Document understanding data:
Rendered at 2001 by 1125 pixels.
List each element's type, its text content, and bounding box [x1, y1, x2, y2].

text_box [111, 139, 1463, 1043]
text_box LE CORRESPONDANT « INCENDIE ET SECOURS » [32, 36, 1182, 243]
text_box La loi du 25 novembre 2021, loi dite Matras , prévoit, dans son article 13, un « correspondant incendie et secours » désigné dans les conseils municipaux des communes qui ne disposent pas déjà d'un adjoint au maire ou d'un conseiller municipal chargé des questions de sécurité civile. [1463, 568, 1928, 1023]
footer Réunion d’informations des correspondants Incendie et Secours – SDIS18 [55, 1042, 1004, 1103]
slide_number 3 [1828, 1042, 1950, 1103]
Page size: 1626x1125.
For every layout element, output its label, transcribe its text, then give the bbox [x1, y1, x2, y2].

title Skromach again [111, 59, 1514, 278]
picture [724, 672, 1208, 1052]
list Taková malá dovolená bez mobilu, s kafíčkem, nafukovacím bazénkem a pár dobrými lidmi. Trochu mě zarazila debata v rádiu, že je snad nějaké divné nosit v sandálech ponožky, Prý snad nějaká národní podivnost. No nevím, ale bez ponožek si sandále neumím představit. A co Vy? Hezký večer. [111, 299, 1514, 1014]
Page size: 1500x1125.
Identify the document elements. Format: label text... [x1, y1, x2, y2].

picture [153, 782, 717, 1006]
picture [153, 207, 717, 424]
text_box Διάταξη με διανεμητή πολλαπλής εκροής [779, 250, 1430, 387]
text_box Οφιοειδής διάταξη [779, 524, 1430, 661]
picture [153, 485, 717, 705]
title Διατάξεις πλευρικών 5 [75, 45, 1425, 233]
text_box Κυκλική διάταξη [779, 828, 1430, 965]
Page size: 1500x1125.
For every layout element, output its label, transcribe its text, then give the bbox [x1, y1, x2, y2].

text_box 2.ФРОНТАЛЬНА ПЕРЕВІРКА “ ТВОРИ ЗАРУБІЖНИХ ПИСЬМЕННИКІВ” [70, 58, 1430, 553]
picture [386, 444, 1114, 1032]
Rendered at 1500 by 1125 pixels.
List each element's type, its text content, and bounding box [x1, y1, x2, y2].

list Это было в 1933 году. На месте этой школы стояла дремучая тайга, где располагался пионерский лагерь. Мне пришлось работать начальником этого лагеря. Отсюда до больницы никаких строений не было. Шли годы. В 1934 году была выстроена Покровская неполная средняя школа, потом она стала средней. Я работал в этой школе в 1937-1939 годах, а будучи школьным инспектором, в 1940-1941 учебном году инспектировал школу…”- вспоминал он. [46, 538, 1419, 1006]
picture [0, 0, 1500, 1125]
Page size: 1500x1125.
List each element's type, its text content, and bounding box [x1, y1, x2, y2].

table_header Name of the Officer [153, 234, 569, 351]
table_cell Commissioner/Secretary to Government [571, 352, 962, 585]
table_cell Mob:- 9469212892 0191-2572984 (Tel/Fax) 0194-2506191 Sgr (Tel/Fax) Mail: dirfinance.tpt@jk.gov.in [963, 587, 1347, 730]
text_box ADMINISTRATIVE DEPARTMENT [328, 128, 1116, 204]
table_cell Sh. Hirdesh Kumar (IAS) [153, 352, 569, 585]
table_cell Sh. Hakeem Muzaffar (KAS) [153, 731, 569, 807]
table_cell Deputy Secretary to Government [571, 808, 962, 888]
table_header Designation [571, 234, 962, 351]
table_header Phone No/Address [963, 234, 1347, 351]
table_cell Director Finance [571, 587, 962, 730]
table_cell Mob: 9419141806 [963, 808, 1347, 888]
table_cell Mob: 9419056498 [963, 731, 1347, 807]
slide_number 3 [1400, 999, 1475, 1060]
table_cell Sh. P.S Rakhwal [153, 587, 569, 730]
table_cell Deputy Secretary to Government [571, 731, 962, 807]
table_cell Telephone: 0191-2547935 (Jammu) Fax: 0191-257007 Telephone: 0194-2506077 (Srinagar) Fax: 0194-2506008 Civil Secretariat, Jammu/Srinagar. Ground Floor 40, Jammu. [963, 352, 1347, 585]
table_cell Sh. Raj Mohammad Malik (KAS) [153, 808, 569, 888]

> [ABOUT THIS EXERCISE]: All of the data above should be set down again exactly.

> [SOLUTION FOR THIS PROBLEM]:
Rendered at 2001 by 1125 pixels.
List each element's type, its text content, and bounding box [x1, y1, x2, y2].

text_box [111, 139, 1463, 1043]
text_box LE CORRESPONDANT « INCENDIE ET SECOURS » [32, 36, 1182, 243]
text_box La loi du 25 novembre 2021, loi dite Matras , prévoit, dans son article 13, un « correspondant incendie et secours » désigné dans les conseils municipaux des communes qui ne disposent pas déjà d'un adjoint au maire ou d'un conseiller municipal chargé des questions de sécurité civile. [1463, 568, 1928, 1023]
footer Réunion d’informations des correspondants Incendie et Secours – SDIS18 [55, 1042, 1004, 1103]
slide_number 3 [1828, 1042, 1950, 1103]
Page size: 1626x1125.
For every layout element, output its label, transcribe its text, then give the bbox [x1, y1, x2, y2].

title Skromach again [111, 59, 1514, 278]
picture [724, 672, 1208, 1052]
list Taková malá dovolená bez mobilu, s kafíčkem, nafukovacím bazénkem a pár dobrými lidmi. Trochu mě zarazila debata v rádiu, že je snad nějaké divné nosit v sandálech ponožky, Prý snad nějaká národní podivnost. No nevím, ale bez ponožek si sandále neumím představit. A co Vy? Hezký večer. [111, 299, 1514, 1014]
Page size: 1500x1125.
Identify the document elements. Format: label text... [x1, y1, x2, y2].

picture [153, 782, 717, 1006]
picture [153, 207, 717, 424]
text_box Διάταξη με διανεμητή πολλαπλής εκροής [779, 250, 1430, 387]
text_box Οφιοειδής διάταξη [779, 524, 1430, 661]
picture [153, 485, 717, 705]
title Διατάξεις πλευρικών 5 [75, 45, 1425, 233]
text_box Κυκλική διάταξη [779, 828, 1430, 965]
Page size: 1500x1125.
For every layout element, output its label, transcribe its text, then give the bbox [x1, y1, x2, y2].

text_box 2.ФРОНТАЛЬНА ПЕРЕВІРКА “ ТВОРИ ЗАРУБІЖНИХ ПИСЬМЕННИКІВ” [70, 58, 1430, 553]
picture [386, 444, 1114, 1032]
Rendered at 1500 by 1125 pixels.
List each element's type, its text content, and bounding box [x1, y1, x2, y2].

list Это было в 1933 году. На месте этой школы стояла дремучая тайга, где располагался пионерский лагерь. Мне пришлось работать начальником этого лагеря. Отсюда до больницы никаких строений не было. Шли годы. В 1934 году была выстроена Покровская неполная средняя школа, потом она стала средней. Я работал в этой школе в 1937-1939 годах, а будучи школьным инспектором, в 1940-1941 учебном году инспектировал школу…”- вспоминал он. [46, 538, 1419, 1006]
picture [0, 0, 1500, 1125]
Page size: 1500x1125.
List each element's type, its text content, and bounding box [x1, y1, x2, y2].

table_header Name of the Officer [153, 234, 569, 351]
table_cell Commissioner/Secretary to Government [571, 352, 962, 585]
table_cell Mob:- 9469212892 0191-2572984 (Tel/Fax) 0194-2506191 Sgr (Tel/Fax) Mail: dirfinance.tpt@jk.gov.in [963, 587, 1347, 730]
text_box ADMINISTRATIVE DEPARTMENT [328, 128, 1116, 204]
table_cell Sh. Hirdesh Kumar (IAS) [153, 352, 569, 585]
table_cell Sh. Hakeem Muzaffar (KAS) [153, 731, 569, 807]
table_cell Deputy Secretary to Government [571, 808, 962, 888]
table_header Designation [571, 234, 962, 351]
table_header Phone No/Address [963, 234, 1347, 351]
table_cell Director Finance [571, 587, 962, 730]
table_cell Mob: 9419141806 [963, 808, 1347, 888]
table_cell Mob: 9419056498 [963, 731, 1347, 807]
slide_number 3 [1400, 999, 1475, 1060]
table_cell Sh. P.S Rakhwal [153, 587, 569, 730]
table_cell Deputy Secretary to Government [571, 731, 962, 807]
table_cell Telephone: 0191-2547935 (Jammu) Fax: 0191-257007 Telephone: 0194-2506077 (Srinagar) Fax: 0194-2506008 Civil Secretariat, Jammu/Srinagar. Ground Floor 40, Jammu. [963, 352, 1347, 585]
table_cell Sh. Raj Mohammad Malik (KAS) [153, 808, 569, 888]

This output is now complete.